- [DOCUMENT EXCERPT]

Ask HN - do you need an incoming email processor? - vladd
http://abacron.com/

======
moozeek
I definitely would use a nice separate service for incoming emails because
parsing incoming emails is a PITA. There are services like Mailgun or Sendgrid
with incoming mail parse APIs, but they concentrate more on the sending end.

Features: \- reliable (!) charset conversion (everything to UTF-8) \-
attachment handling (large attachments too) \- backup storage (in case of
problems on my end) \- and letting me choose what I want to receive, such as
full source code, HTML, text only, "safe HTML" (HTML stripped of JS, tracking
pixels and other presumably dangerous code).

These I'd consider as basic requirements.

Later on it 'd be nice to have other stuff such as spam ratings, filters etc.

As for the pricing: please only charge for the number of emails received and
maybe storage used, but don't charge based on the number of mail boxes ;)

So, when do you launch? :D

------
vladd
Abacron takes your mail via an MX mail server that you can put in the DNS for
one of your domains (or subdomains), and then posts the content of those mails
to an URL of your choice using the POST method. As the project would become
more advanced, other features could be added (spam protection, processing
rules, etc).

HN: do you think you would need such a project and how many things would you
prefer to see in it? (comments about the viability of project or other
entrepreneurial comments are welcomed as well)

- [MATERIAL]
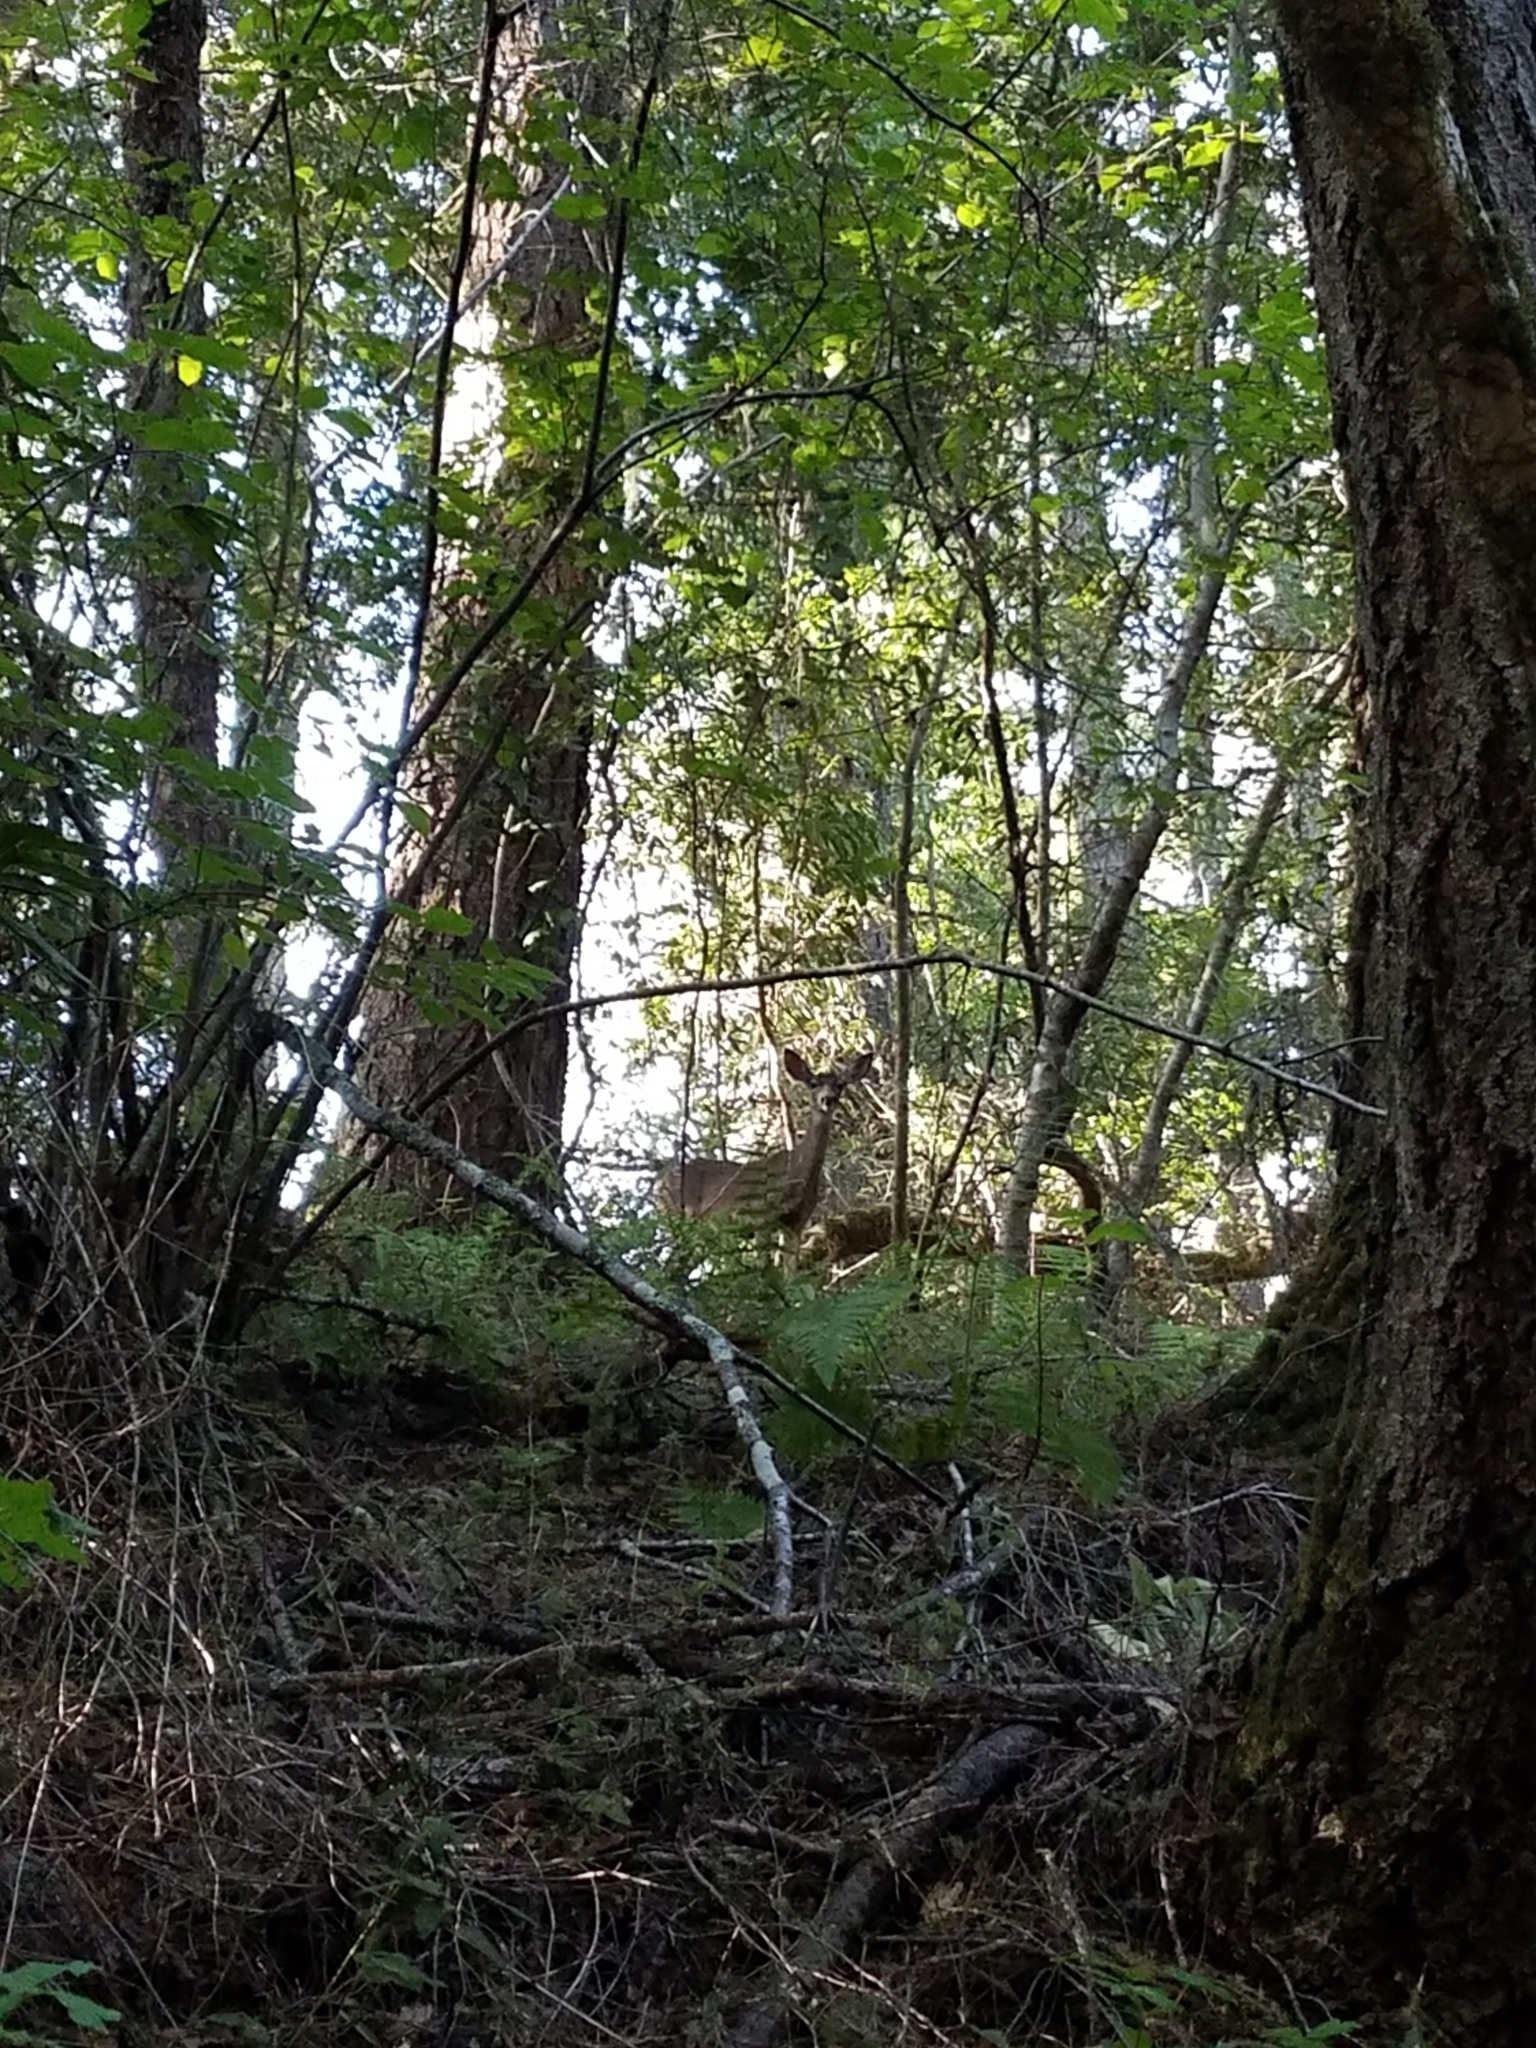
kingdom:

- [AIM 1] From the incoming email thread, print the passage between "Features: \- reliable" and "mail boxes ;)", inclusive.
- [AIM 2] In the incoming email thread, how does Abacron pass along the content of the mail it receives?

- [FINAL RESULT 1]
Features: \- reliable (!) charset conversion (everything to UTF-8) \-
attachment handling (large attachments too) \- backup storage (in case of
problems on my end) \- and letting me choose what I want to receive, such as
full source code, HTML, text only, "safe HTML" (HTML stripped of JS, tracking
pixels and other presumably dangerous code).

These I'd consider as basic requirements.

Later on it 'd be nice to have other stuff such as spam ratings, filters etc.

As for the pricing: please only charge for the number of emails received and
maybe storage used, but don't charge based on the number of mail boxes ;)

- [FINAL RESULT 2] It posts the content to a URL of your choice using the POST method.